● **Task instructions**:
**1)** Translate this sentence from the post about skipping fitness classes into Spanish: "Some days, I sit on my couch and browse fitness class schedules for more than an hour."
**2)** Name every dance style that the post about skipping fitness classes says the writer studied in high school.
**3)** Write the next part of the post about skipping fitness classes, picking up after its final sentence.

● **Given text**:
■ ■ ■ ■

No class (Part 1)

I have no class.

No fitness class, that is.

I have them in that I belong to a gym. I just skip them.

Why? I think it started as a rebellion against the years – fourteen years – rigorous, time-consuming dance study I did.

ballet bun

By high school, I averaged six classes per week, spread over the course of three days. Mostly ballet including pointe but also jazz, tap and helping with younger kids’ classes. In the month leading up to a performance, the time commitment would typically double.

When I got to college, I tried to talk myself into signing up for a dance class on campus, if only to maintain my weight. But I just couldn’t. My bum ankles were giving me a lot of trouble and Cornell‘s hilly campus didn’t help. I gained the freshman fifteen and then some.

And now? So much time has passed. Do I regret not keeping some tie to dancing? Absolutely. But the knowledge that going back and even dabbling would be painful–definitely physically and possibly emotionally.


I frequently try to talk myself into any kind of class. Some days, I sit on my couch and browse fitness class schedules for more than an hour.

I start by checking the schedule of my grotty gym chain, considering yoga and pilates mat-style classes. I know I don’t have the stamina for anything called Boot Camp or Total Body Whatever. Why set myself up to fail?

Sidebar: I’m not a morning person and I do not shower at the gym. These two things mean I workout at night on weekdays.

While I don’t consider myself a germ phobe, the idea of showering at my gym makes me gag.

Also when I consider the amount of shower and hair and makeup products I’d have to cart there if I worked out before work and forced myself to shower at the gym, it makes no sense.

Also also, it takes me a good 45 minutes to an hour to get work-ready between blow drying my hair and the rest of it. Just, no.

Once in a while I’m tempted by the latest fitness trends. “Maybe I should take a SoulCycle class or bite the bullet and pay for a package of yoga classes at Greenhouse.” But then I remind myself: YOU HAVE ALL SORTS OF FREE CLASSES AT YOUR GYM AND YOU TAKE NONE OF THEM.

■ ■ ■ ■

● **Supplied material**:
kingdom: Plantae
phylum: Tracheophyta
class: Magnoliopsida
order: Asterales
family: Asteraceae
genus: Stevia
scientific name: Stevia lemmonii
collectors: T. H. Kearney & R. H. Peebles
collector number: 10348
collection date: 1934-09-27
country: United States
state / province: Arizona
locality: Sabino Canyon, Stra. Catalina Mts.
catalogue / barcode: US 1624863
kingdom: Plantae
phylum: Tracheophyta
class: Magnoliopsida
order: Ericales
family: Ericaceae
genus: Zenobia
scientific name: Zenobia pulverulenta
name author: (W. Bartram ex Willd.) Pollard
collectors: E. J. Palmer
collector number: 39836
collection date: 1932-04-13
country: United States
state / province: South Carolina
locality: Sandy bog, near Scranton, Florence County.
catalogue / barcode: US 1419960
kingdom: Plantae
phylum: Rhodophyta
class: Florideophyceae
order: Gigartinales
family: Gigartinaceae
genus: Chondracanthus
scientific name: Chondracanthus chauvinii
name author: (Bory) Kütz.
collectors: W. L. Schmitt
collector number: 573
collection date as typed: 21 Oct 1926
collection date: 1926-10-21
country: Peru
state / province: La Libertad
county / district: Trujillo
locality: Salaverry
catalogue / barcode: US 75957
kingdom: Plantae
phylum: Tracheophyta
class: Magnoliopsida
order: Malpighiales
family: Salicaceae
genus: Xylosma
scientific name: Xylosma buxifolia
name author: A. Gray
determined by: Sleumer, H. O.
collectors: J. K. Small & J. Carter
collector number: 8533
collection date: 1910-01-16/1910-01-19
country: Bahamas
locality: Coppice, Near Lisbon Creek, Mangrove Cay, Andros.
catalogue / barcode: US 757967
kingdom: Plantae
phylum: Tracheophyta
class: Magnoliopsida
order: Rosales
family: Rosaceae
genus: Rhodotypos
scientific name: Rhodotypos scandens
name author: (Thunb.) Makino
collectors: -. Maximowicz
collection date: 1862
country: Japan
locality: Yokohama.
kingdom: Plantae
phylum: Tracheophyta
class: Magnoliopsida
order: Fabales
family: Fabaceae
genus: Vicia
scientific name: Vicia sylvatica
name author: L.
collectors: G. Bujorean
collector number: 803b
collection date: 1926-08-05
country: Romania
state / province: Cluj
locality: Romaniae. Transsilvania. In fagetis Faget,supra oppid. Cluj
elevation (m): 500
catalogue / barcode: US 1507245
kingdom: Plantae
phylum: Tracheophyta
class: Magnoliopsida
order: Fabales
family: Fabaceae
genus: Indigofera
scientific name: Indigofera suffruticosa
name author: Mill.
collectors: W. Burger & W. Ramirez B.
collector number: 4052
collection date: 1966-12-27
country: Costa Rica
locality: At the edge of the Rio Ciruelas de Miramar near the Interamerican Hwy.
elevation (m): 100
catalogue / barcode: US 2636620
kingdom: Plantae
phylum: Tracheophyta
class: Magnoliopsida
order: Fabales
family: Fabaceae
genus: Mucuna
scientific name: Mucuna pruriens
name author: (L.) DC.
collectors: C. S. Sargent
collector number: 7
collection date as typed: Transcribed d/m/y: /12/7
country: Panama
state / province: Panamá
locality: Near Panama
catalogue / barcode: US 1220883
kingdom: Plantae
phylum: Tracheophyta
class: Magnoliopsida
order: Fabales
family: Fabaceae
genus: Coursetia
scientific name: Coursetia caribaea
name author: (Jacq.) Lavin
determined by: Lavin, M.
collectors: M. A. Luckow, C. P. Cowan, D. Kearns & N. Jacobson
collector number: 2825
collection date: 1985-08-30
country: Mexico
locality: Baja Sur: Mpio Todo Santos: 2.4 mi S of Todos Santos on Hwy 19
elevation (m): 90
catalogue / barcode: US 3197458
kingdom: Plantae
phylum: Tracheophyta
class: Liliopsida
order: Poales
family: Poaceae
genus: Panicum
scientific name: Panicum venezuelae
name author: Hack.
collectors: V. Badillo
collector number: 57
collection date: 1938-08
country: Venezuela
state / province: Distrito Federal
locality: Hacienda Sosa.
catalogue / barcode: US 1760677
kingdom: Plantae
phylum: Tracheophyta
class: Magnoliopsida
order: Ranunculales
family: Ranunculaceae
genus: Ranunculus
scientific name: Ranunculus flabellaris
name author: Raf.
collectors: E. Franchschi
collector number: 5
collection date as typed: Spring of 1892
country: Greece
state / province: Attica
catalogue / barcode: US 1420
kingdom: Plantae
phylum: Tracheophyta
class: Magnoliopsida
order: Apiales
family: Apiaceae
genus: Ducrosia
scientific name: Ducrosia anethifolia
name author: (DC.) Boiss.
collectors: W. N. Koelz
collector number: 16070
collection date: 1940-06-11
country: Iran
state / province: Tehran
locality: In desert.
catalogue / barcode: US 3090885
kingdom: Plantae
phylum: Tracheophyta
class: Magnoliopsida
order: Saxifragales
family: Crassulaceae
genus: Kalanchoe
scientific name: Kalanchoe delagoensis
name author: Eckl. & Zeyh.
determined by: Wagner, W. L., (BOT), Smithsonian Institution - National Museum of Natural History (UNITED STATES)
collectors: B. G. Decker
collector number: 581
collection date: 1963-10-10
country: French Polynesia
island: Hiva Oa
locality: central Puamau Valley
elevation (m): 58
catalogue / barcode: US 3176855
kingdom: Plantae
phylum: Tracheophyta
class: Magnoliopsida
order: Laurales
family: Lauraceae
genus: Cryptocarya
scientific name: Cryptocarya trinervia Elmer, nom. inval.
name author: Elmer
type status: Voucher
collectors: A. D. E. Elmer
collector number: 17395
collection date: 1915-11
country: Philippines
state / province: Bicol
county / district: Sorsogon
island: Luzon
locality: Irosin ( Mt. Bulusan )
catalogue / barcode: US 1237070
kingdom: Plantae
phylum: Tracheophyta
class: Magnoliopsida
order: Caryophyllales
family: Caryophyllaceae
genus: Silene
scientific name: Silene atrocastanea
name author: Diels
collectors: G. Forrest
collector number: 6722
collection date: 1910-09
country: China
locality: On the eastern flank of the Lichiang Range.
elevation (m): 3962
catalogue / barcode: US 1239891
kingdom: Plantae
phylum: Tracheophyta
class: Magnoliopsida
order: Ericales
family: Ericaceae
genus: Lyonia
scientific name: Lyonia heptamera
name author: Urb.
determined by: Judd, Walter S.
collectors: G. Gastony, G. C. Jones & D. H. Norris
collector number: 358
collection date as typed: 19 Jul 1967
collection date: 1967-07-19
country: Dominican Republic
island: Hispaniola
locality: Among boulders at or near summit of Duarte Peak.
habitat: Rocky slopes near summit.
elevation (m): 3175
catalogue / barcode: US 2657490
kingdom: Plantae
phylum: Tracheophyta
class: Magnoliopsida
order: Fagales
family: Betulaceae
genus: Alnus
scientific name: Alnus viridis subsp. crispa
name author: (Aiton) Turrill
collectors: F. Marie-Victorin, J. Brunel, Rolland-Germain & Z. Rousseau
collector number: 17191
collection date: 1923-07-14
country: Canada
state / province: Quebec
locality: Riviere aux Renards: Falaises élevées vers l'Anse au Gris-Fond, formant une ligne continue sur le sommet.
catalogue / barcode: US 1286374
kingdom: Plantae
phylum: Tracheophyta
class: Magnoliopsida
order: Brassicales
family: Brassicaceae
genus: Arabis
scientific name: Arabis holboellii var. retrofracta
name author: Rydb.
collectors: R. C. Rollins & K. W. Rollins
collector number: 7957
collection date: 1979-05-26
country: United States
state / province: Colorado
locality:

■ ■ ■ ■

● **Answers by item**:
**1)** Algunos días me siento en el sofá y reviso horarios de clases de ejercicio durante más de una hora.

**2)**
- Ballet
- Pointe
- Jazz
- Tap

**3)**
Right. Thanks Voice of Reason.

What finally made me get some class? You did, lovely readers, you did. But you’ll have to wait for Part 2 to get the details.

Any guesses how it went? Read Part 2 here.

10 thoughts on “No class (Part 1)

  1. Paul

    I find as i get older I work out more and more in my mind. I gotta have the fittest mind around by now. Ha! In my early 40’s I had been pushing a desk for some years and my employer offered a heavily subsidized membership at a high end athletic club for employees and spouses ($300 for a $1300 yearly membership). My wife an I were discussing it at the kitchen table one evening when our 14 year old daughter wandered in to inspect the contents of the fridge. She listened to the conversation for a minute and then asked if we were going to join. When we said we were, her response was (looking us up and down); “Bit late for that, don’t you think?”

  2. PinotNinja

    And that is how I rationalize paying $130 a month for my gym membership — it’s at such a fancy spa locale that the showers are nicer than the one I have at home and going there feels like a luxurious indulgence so I actually want to show up and be there. By the time I realize that I am actually about to be tortured by a sadistic fembot in a barre class, it’s too late and there’s no time left to escape before the EDM starts thumping.